--- Records provided ---

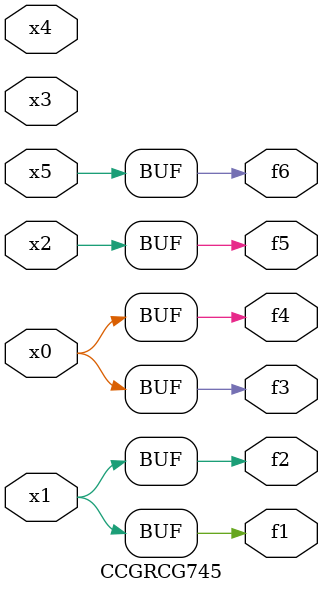
<source format=v>
module CCGRCG745(
	input x0, x1, x2, x3, x4, x5,
	output f1, f2, f3, f4, f5, f6
);
	assign f1 = x1;
	assign f2 = x1;
	assign f3 = x0;
	assign f4 = x0;
	assign f5 = x2;
	assign f6 = x5;
endmodule

</source>
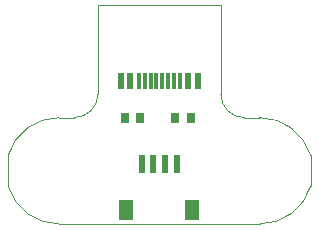
<source format=gtp>
G04*
G04 #@! TF.GenerationSoftware,Altium Limited,Altium Designer,21.3.2 (30)*
G04*
G04 Layer_Color=8421504*
%FSLAX43Y43*%
%MOMM*%
G71*
G04*
G04 #@! TF.SameCoordinates,DDF0AE4A-8618-4426-8A3D-72610EC7A679*
G04*
G04*
G04 #@! TF.FilePolarity,Positive*
G04*
G01*
G75*
%ADD11C,0.100*%
%ADD12R,0.300X1.450*%
%ADD13R,0.600X1.450*%
%ADD14R,1.200X1.800*%
%ADD15R,0.600X1.550*%
%ADD16R,0.800X0.850*%
D11*
X102500Y110500D02*
G03*
X98200Y107327I0J-4500D01*
G01*
X119500Y101500D02*
G03*
X123800Y104673I0J4500D01*
G01*
Y107327D02*
G03*
X119500Y110500I-4300J-1327D01*
G01*
X98200Y104673D02*
G03*
X102500Y101500I4300J1327D01*
G01*
X116200Y112500D02*
G03*
X118200Y110500I2000J0D01*
G01*
X103800D02*
G03*
X105800Y112500I0J2000D01*
G01*
X118200Y110500D02*
X119500D01*
X123800Y104673D02*
Y107327D01*
X102500Y110500D02*
X103800D01*
X116200Y112500D02*
Y120000D01*
X102500Y101500D02*
X119500D01*
X98200Y104673D02*
Y107327D01*
X105800Y112500D02*
Y120000D01*
X116200D01*
D12*
X110750Y113600D02*
D03*
X111750D02*
D03*
X111250D02*
D03*
X110250D02*
D03*
X109750D02*
D03*
X112250D02*
D03*
X112750D02*
D03*
X109250D02*
D03*
D13*
X113450D02*
D03*
X108550D02*
D03*
X114250D02*
D03*
X107750D02*
D03*
D14*
X113800Y102700D02*
D03*
X108200D02*
D03*
D15*
X112500Y106575D02*
D03*
X111500D02*
D03*
X110500D02*
D03*
X109500D02*
D03*
D16*
X108050Y110500D02*
D03*
X109350D02*
D03*
X112350D02*
D03*
X113650D02*
D03*
M02*

</source>
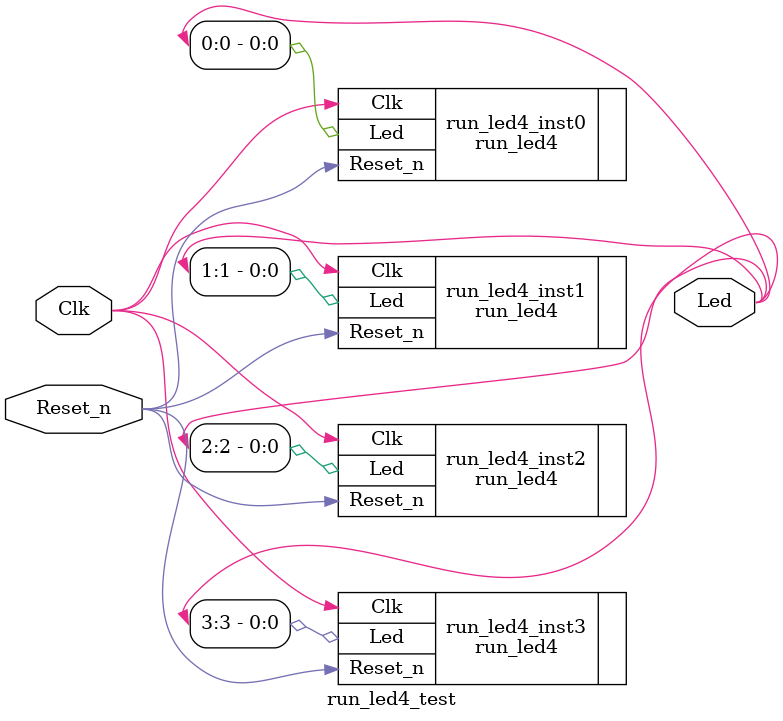
<source format=v>
module run_led4_test(
    input Clk,
    input Reset_n, // 复位端口，低电平复位，_n表示低电平有效
    output [3:0]Led // 四位LED灯 
);

    // 例化run_led4模块,注意四次例化每次的标签值不同
    run_led4 run_led4_inst0(
        .Clk(Clk),
        .Reset_n(Reset_n), 
        .Led(Led[0]) 
    );

    // 实现不同模块不同的LED闪烁频率
    defparam run_led4_inst0.MCNT =2499999;
    
    run_led4 run_led4_inst1(
        .Clk(Clk),
        .Reset_n(Reset_n), 
        .Led(Led[1]) 
    );    

    defparam run_led4_inst1.MCNT =4999999;

    run_led4 run_led4_inst2(
        .Clk(Clk),
        .Reset_n(Reset_n), 
        .Led(Led[2]) 
    );

    defparam run_led4_inst2.MCNT =7499999;

    run_led4 run_led4_inst3(
        .Clk(Clk),
        .Reset_n(Reset_n), 
        .Led(Led[3]) 
    );

    defparam run_led4_inst3.MCNT =9999999;
endmodule

</source>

---

## Activity:
Word for word, repeat all of the entries above, leaving out the pictures.

## Answer:
<source format=v>
module CCGRCG745(
	input x0, x1, x2, x3, x4, x5,
	output f1, f2, f3, f4, f5, f6
);
	assign f1 = x1;
	assign f2 = x1;
	assign f3 = x0;
	assign f4 = x0;
	assign f5 = x2;
	assign f6 = x5;
endmodule

</source>
<source format=gtp>
G04*
G04 #@! TF.GenerationSoftware,Altium Limited,Altium Designer,21.3.2 (30)*
G04*
G04 Layer_Color=8421504*
%FSLAX43Y43*%
%MOMM*%
G71*
G04*
G04 #@! TF.SameCoordinates,DDF0AE4A-8618-4426-8A3D-72610EC7A679*
G04*
G04*
G04 #@! TF.FilePolarity,Positive*
G04*
G01*
G75*
%ADD11C,0.100*%
%ADD12R,0.300X1.450*%
%ADD13R,0.600X1.450*%
%ADD14R,1.200X1.800*%
%ADD15R,0.600X1.550*%
%ADD16R,0.800X0.850*%
D11*
X102500Y110500D02*
G03*
X98200Y107327I0J-4500D01*
G01*
X119500Y101500D02*
G03*
X123800Y104673I0J4500D01*
G01*
Y107327D02*
G03*
X119500Y110500I-4300J-1327D01*
G01*
X98200Y104673D02*
G03*
X102500Y101500I4300J1327D01*
G01*
X116200Y112500D02*
G03*
X118200Y110500I2000J0D01*
G01*
X103800D02*
G03*
X105800Y112500I0J2000D01*
G01*
X118200Y110500D02*
X119500D01*
X123800Y104673D02*
Y107327D01*
X102500Y110500D02*
X103800D01*
X116200Y112500D02*
Y120000D01*
X102500Y101500D02*
X119500D01*
X98200Y104673D02*
Y107327D01*
X105800Y112500D02*
Y120000D01*
X116200D01*
D12*
X110750Y113600D02*
D03*
X111750D02*
D03*
X111250D02*
D03*
X110250D02*
D03*
X109750D02*
D03*
X112250D02*
D03*
X112750D02*
D03*
X109250D02*
D03*
D13*
X113450D02*
D03*
X108550D02*
D03*
X114250D02*
D03*
X107750D02*
D03*
D14*
X113800Y102700D02*
D03*
X108200D02*
D03*
D15*
X112500Y106575D02*
D03*
X111500D02*
D03*
X110500D02*
D03*
X109500D02*
D03*
D16*
X108050Y110500D02*
D03*
X109350D02*
D03*
X112350D02*
D03*
X113650D02*
D03*
M02*

</source>
<source format=v>
module run_led4_test(
    input Clk,
    input Reset_n, // 复位端口，低电平复位，_n表示低电平有效
    output [3:0]Led // 四位LED灯 
);

    // 例化run_led4模块,注意四次例化每次的标签值不同
    run_led4 run_led4_inst0(
        .Clk(Clk),
        .Reset_n(Reset_n), 
        .Led(Led[0]) 
    );

    // 实现不同模块不同的LED闪烁频率
    defparam run_led4_inst0.MCNT =2499999;
    
    run_led4 run_led4_inst1(
        .Clk(Clk),
        .Reset_n(Reset_n), 
        .Led(Led[1]) 
    );    

    defparam run_led4_inst1.MCNT =4999999;

    run_led4 run_led4_inst2(
        .Clk(Clk),
        .Reset_n(Reset_n), 
        .Led(Led[2]) 
    );

    defparam run_led4_inst2.MCNT =7499999;

    run_led4 run_led4_inst3(
        .Clk(Clk),
        .Reset_n(Reset_n), 
        .Led(Led[3]) 
    );

    defparam run_led4_inst3.MCNT =9999999;
endmodule

</source>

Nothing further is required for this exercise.